Hanan Noureddine, a Muslim housewife, told Al-Monitor that her two daughters, aged eight and 10, were forced to veil at the two schools they attend. “We got angry at first, but then we decided to let them wear the veil in order to avoid troubles with the school and bullying from the teachers.”

On Oct. 21, the National Council for Women filed a complaint to Minister of Education Tarek Shawki. The complaint included a plea from a mother whose daughter, along with other students, was threatened by her teachers and forced to wear the hijab under the pretext that it is part of the school’s uniform. 

Kamal Mughith, an expert on educational affairs at the National Center for Educational Research and Development‎, condemned the attempts to force girls to wear the hijab at school, saying such practices deviate the attention from the school’s main role of providing education. 

Speaking to Al-Monitor, Mughith stressed “the need that the education minister goes public on whether or not he supports such practices. The hijab should be a personal matter that girls themselves need to decide on, not an obligation under the pretext of a school uniform.” 
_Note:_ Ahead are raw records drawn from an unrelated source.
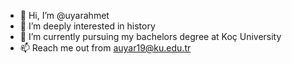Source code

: - 👋 Hi, I’m @uyarahmet
- 👀 I’m deeply interested in history 
- 🌱 I’m currently pursuing my bachelors degree at Koç University
- 📫 Reach me out from auyar19@ku.edu.tr
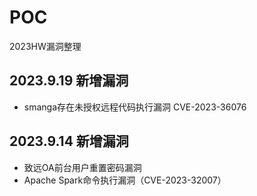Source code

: # POC
2023HW漏洞整理

## 2023.9.19 新增漏洞
- smanga存在未授权远程代码执行漏洞 CVE-2023-36076

## 2023.9.14 新增漏洞
- 致远OA前台用户重置密码漏洞
- Apache Spark命令执行漏洞（CVE-2023-32007）

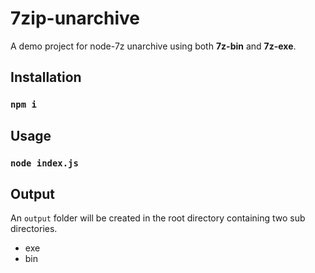 # 7zip-unarchive


A demo project for node-7z unarchive using both **7z-bin** and **7z-exe**. 

## Installation
### `npm i`

## Usage
### `node index.js`

## Output
An `output` folder will be created in the root directory containing two sub directories.
  - exe
  - bin




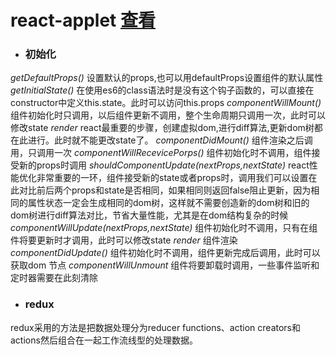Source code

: # react-applet   [查看](https://www.jianshu.com/p/324fd1c124ad)

* ### 初始化
*getDefaultProps()*  设置默认的props,也可以用defaultProps设置组件的默认属性
*getInitialState()*  在使用es6的class语法时是没有这个钩子函数的，可以直接在constructor中定义this.state。此时可以访问this.props
*componentWillMount()* 组件初始化时只调用，以后组件更新不调用，整个生命周期只调用一次，此时可以修改state
*render* react最重要的步骤，创建虚拟dom,进行diff算法,更新dom树都在此进行。此时就不能更改state了。
*componentDidMount()* 组件渲染之后调用，只调用一次
*componentWillRecevicePorps()* 组件初始化时不调用，组件接受新的props时调用
*shouldComponentUpdate(nextProps,nextState)* react性能优化非常重要的一环，组件接受新的state或者props时，调用我们可以设置在此对比前后两个props和state是否相同，如果相同则返回false阻止更新，因为相同的属性状态一定会生成相同的dom树，这样就不需要创造新的dom树和旧的dom树进行diff算法对比，节省大量性能，尤其是在dom结构复杂的时候
*componentWillUpdate(nextProps,nextState)* 组件初始化时不调用，只有在组件将要更新时才调用，此时可以修改state
*render* 组件渲染
*componentDidUpdate()* 组件初始化时不调用，组件更新完成后调用，此时可以获取dom 节点
*componentWillUnmount* 组件将要卸载时调用，一些事件监听和定时器需要在此刻清除
* ### redux
redux采用的方法是把数据处理分为reducer functions、action creators和actions然后组合在一起工作流线型的处理数据。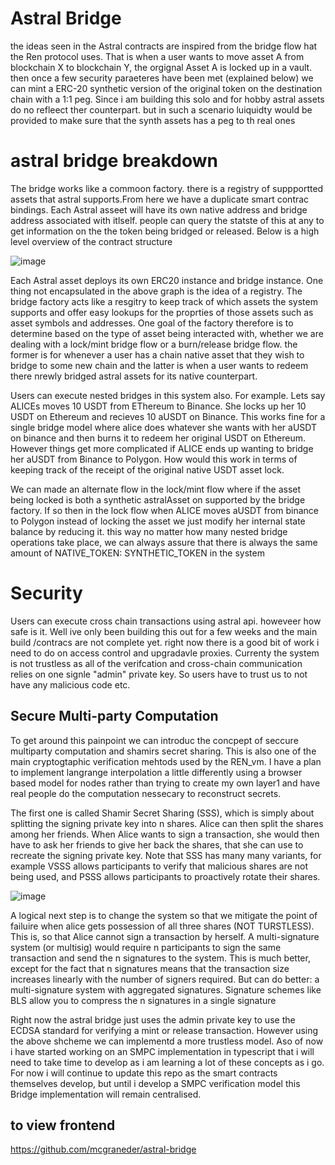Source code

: # Astral Bridge
the ideas seen in the Astral contracts are inspired from the bridge flow hat the Ren protocol uses. That is when a user wants to move asset A from blockchain X to blockchain Y, the orgignal Asset A is locked up in a vault. then once a few security paraeteres have been met (explained below) we can mint a ERC-20 synthetic version of the original token on the destination chain with a 1:1 peg. Since i am building this solo and for hobby astral assets do no refleect ther counterpart. but in such a scenario luiquidty would be provided to make sure that the synth assets has a peg to th real ones

# astral bridge breakdown
The bridge works like a commoon factory. there is a registry of suppportted assets that astral supports.From here we have a duplicate smart contrac bindings. Each Astral asseet will have its own native address and bridge address associated with itlself. people can query the statste of this at any to get information on the the token being bridged or released. Below is a high level overview of the contract structure

![image](https://user-images.githubusercontent.com/40043037/226329758-69839eca-daaf-4220-aaa0-bdfd4ec58b52.png)

Each Astral asset deploys its own ERC20 instance and bridge instance. One thing not encapsulated in the above graph is the idea of a registry. The bridge factory acts like a resgitry to keep track of which assets the system supports and offer easy lookups for the proprties of those assets such as asset symbols and addresses. One goal of the factory therefore is to determine based on the type of asset being interacted with, whether we are dealing with a lock/mint bridge flow or a burn/release bridge flow. the former is for whenever a user has a chain native asset that they wish to bridge to some new chain and the latter is when a user wants to redeem there nrewly bridged astral assets for its native counterpart.

Users can execute nested bridges in this system also. For example. Lets say ALICEs moves 10 USDT from EThereum to Binance. She locks up her 10 USDT on Ethereum and recieves 10 aUSDT on Binance. This works fine for a single bridge model where alice does whatever she wants with her aUSDT on binance and then burns it to redeem her original USDT on Ethereum. However things get more complicated if ALICE ends up wanting to bridge her aUSDT from Binance to Polygon. How would this work in terms of keeping track of the receipt of the original native USDT asset lock.

We can made an alternate flow in the lock/mint flow where if the asset being locked is both a synthetic astralAsset on supported by the bridge factory. If so then in the lock flow when ALICE moves aUSDT from binance to Polygon instead of locking the asset we just modify her internal state balance by reducing it. this way no matter how many nested bridge operations take place, we can always assure that there is always the same amount of NATIVE_TOKEN: SYNTHETIC_TOKEN in the system

# Security
Users can execute cross chain transactions using astral api. howeveer how safe is it. Well ive only been building this out for a few weeks and the main build /contracs are not complete yet. right now there is a good bit of work i need to do on access control and upgradavle proxies. Currenty the system is not trustless as all of the verifcation and cross-chain communication relies on one signle "admin" private key. So users have to trust us to not have any malicious code etc. 

## Secure Multi-party Computation
To get around this painpoint we can introduc the concpept of seccure multiparty computation and shamirs secret sharing. This is also one of the main cryptogtaphic verification mehtods used by the REN_vm. I have a plan to implement langrange interpolation a little differently using a browser based model for nodes rather than trying to create my own layer1 and have real people do the computation nessecary to reconstruct secrets.

The first one is called Shamir Secret Sharing (SSS), which is simply about splitting the signing private key into n shares. Alice can then split the shares among her friends. When Alice wants to sign a transaction, she would then have to ask her friends to give her back the shares, that she can use to recreate the signing private key. Note that SSS has many many variants, for example VSSS allows participants to verify that malicious shares are not being used, and PSSS allows participants to proactively rotate their shares.

![image](https://user-images.githubusercontent.com/40043037/226336060-a47a6fff-67ab-4efc-82d5-b3660656f17e.png)

A logical next step is to change the system so that we mitigate the point of failuire when alice gets possession of all three shares (NOT TURSTLESS). This is, so that Alice cannot sign a transaction by herself. A multi-signature system (or multisig) would require n participants to sign the same transaction and send the n signatures to the system. This is much better, except for the fact that n signatures means that the transaction size increases linearly with the number of signers required.
But can do better: a multi-signature system with aggregated signatures. Signature schemes like BLS allow you to compress the n signatures in a single signature

Right now the astral bridge just uses the admin private key to use the ECDSA standard for verifying a mint or release transaction. However using the above shcheme we can implementd a more trustless model. Aso of now i have started working on an SMPC implementation in typescript that i will need to take time to develop as i am learning a lot of these concepts as i go. For now i will continue to update this repo as the smart contracts themselves develop, but until i develop a SMPC verification model this Bridge implementation will remain centralised.

## to view frontend
https://github.com/mcgraneder/astral-bridge
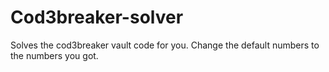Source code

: # Cod3breaker-solver
Solves the cod3breaker vault code for you.
Change the default numbers to the numbers you got.
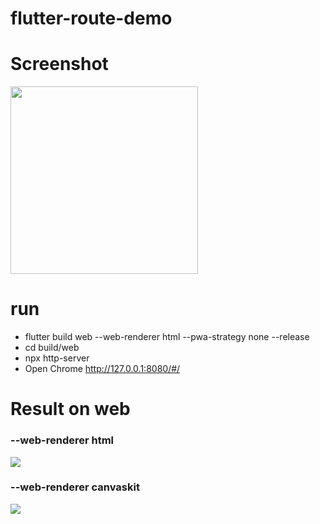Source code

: # flutter-route-demo

# Screenshot
<image src="./md-image/Screenshot.png"  width="300" >

# run
 - flutter build  web --web-renderer html --pwa-strategy none --release
 - cd build/web
 - npx http-server
 - Open Chrome http://127.0.0.1:8080/#/

# Result on web 
### --web-renderer html
<image src="./md-image/package-size.png"/>

### --web-renderer canvaskit
<image src="./md-image/canvaskit.png">
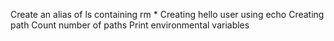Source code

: Create an alias of ls containing rm *
Creating hello user using echo
Creating path
Count number of paths
Print environmental variables
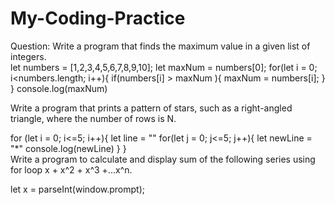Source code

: # My-Coding-Practice <br>
Question: Write a program that finds the maximum value in a given list of integers. <br>
let numbers = [1,2,3,4,5,6,7,8,9,10];
let maxNum = numbers[0];
for(let i = 0; i<numbers.length; i++){
    if(numbers[i] > maxNum ){
        maxNum = numbers[i];
        }
        }
console.log(maxNum) <br>

Write a program that prints a pattern of stars, such as a right-angled triangle, where the number of rows is N. <br>

for (let i = 0; i<=5; i++){
    let line = ""
    for(let j = 0; j<=5; j++){
    let newLine = "*"
    console.log(newLine)
    }
} <br>
Write a program to calculate and display sum of the following series using for loop x + x^2 + x^3 +...x^n. <br>

let x = parseInt(window.prompt);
Meanwhile, the New Woman Foundation circulated Oct. 21 a petition against forcing schoolgirls to wear the hijab, which dozens of institutions and public figures signed. The petition stressed the state’s obligations under the constitution to guarantee the rights of women and children to citizenship without any discrimination on the basis of gender or religion.

Shawki condemned the campaign and said that he is against forcing students to wear the hijab at school. He referred to this case as "an isolated incident" that people overreacted to. He said in a TV statement Oct. 22 that such campaigns are “similar to what the malicious channels and Egypt’s enemies do."